According to Ward, "making it run on the Switch" was one of the central pillars of Dangerous Driving 2. He sees a hunger for arcade racing games on the platform that's not being met. "We have a lot of requests for it, and there's not many arcade driving games on it," Ward tells me. "We work on Unreal Engine, right? [Epic Games] makes Fortnite, so if Epic does a good game on the Switch, all their work, tech, and expertise filters down to developers like us, which makes it quicker and more efficient for us to get on the Switch."

The first Dangerous Driving had a number of updates, adding new modes and bug fixes. However it's easier to add to a game that's comprised of discrete maps, rather than one huge open-world playground. I ask Ward how the team plans to update Dangerous Driving 2 post-launch, but my question is a little premature.

Three Fields is refreshingly open with what they have so far. | Three Fields Entertainment

"I have no idea.

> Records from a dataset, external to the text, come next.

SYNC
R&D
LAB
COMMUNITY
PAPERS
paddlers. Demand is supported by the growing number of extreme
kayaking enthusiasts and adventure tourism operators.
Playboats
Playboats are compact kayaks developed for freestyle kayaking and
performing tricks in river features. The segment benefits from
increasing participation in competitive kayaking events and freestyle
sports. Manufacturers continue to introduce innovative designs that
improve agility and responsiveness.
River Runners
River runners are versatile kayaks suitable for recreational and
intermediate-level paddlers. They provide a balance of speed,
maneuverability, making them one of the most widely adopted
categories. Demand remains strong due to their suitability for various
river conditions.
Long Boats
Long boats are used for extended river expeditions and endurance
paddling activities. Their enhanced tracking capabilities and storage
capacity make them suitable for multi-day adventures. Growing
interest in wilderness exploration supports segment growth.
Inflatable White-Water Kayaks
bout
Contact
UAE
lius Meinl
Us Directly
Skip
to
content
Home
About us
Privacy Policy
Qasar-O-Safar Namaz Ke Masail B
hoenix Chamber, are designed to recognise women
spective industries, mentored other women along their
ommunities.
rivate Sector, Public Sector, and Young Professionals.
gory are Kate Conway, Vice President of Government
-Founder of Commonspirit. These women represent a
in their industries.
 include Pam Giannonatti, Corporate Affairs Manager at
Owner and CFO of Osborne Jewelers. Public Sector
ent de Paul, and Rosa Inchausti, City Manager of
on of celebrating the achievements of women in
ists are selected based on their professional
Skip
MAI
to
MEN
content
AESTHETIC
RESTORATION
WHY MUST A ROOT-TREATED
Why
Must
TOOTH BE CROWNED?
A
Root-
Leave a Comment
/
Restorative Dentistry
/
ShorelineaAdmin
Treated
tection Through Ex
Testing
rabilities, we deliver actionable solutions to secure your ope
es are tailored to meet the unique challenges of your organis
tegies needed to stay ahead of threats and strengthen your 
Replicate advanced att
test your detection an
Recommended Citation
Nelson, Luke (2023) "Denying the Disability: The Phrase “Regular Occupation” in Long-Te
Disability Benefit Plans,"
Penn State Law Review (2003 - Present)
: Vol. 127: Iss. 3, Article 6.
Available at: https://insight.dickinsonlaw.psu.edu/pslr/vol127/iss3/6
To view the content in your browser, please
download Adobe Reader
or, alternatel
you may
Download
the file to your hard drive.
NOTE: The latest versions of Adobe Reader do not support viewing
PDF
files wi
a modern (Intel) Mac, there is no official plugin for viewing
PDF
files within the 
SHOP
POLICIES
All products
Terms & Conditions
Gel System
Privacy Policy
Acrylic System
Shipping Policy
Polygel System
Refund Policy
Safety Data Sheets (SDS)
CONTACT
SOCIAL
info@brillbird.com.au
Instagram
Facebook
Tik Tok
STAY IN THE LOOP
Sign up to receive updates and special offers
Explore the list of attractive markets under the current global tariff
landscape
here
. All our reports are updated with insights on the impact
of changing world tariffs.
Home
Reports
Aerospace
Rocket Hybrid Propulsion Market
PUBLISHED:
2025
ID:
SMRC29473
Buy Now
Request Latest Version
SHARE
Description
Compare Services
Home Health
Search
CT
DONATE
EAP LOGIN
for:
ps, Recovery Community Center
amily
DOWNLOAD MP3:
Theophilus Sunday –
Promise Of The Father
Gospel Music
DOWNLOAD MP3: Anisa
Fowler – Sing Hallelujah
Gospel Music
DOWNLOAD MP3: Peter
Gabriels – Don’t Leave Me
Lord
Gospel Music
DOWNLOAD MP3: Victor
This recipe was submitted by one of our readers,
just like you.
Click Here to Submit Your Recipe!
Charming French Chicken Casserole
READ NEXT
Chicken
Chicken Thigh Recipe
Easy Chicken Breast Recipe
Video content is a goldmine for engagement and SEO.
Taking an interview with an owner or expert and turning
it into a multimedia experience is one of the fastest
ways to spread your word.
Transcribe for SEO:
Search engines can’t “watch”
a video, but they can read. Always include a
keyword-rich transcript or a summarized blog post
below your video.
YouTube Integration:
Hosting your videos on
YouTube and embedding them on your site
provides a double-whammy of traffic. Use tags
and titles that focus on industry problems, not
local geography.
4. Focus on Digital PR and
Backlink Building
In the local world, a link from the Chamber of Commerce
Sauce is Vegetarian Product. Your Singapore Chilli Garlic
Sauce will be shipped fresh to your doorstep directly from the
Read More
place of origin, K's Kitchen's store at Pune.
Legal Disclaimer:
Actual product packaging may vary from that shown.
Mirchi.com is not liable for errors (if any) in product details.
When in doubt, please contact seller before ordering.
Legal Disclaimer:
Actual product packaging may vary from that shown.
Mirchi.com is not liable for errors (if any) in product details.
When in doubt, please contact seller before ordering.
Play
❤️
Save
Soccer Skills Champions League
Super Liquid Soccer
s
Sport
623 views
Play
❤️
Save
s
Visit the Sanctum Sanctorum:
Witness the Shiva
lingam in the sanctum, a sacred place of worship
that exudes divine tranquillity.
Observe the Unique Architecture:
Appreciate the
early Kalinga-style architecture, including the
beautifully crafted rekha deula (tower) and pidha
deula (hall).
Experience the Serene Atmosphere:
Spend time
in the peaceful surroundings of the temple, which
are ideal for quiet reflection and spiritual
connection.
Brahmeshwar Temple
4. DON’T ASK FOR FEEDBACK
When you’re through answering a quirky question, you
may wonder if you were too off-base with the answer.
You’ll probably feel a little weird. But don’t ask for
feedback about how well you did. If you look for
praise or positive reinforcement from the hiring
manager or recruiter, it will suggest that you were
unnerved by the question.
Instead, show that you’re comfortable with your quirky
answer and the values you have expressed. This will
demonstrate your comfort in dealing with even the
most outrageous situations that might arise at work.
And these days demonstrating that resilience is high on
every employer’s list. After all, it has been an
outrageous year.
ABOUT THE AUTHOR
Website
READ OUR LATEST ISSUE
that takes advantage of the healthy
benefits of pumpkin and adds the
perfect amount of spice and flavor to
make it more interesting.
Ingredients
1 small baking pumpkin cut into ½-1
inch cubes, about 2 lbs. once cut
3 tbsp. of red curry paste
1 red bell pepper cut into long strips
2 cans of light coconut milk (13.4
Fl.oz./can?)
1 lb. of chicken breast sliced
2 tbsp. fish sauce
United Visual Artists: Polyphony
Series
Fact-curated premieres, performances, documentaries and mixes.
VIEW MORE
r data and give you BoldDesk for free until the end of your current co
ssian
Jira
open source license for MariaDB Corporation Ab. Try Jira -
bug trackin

What are you having for dinner on a Tuesday, the second week of November?" Ward asks. "We're showing two-player split-screen, which just went in last week. If you ask me that at PAX West, I'll be able to tell you. Small developers, you put the game out. Hopefully we've done our job and there aren't any issues, but if there are then we'll fix them and patch them in."

As Three Fields Entertainment continues to grow in expertise, Ward admits that he prefers working with a small, agile team to make games. As his old studio Criterion Games has bounced between Star Wars Battlefront 2 and Battlefield 5 before being handed the reins to the Need for Speed franchise once again, Ward and his compatriots have been able to work with a singular focus. Fewer resources, but no one standing in its way.

"It's a lot more fun, with a lot less money. Actually it's ten times the fun, with a million times less money. We feel like we're a high school football team playing in the Super Bowl in here. We're racing in the Indy 500 with a car we've just built ourselves," he says. "I haven't got a billion dollars, but imagination, talent, and creativity? They don't cost anything, so let's do it differently."

Despite its early state at PAX East 2020, Dangerous Driving 2 is drifting around the corner at high speed. It's coming Holiday 2020 on PC, PlayStation 4, Xbox One, and Nintendo Switch, moving swiftly toward a multi-platform launch.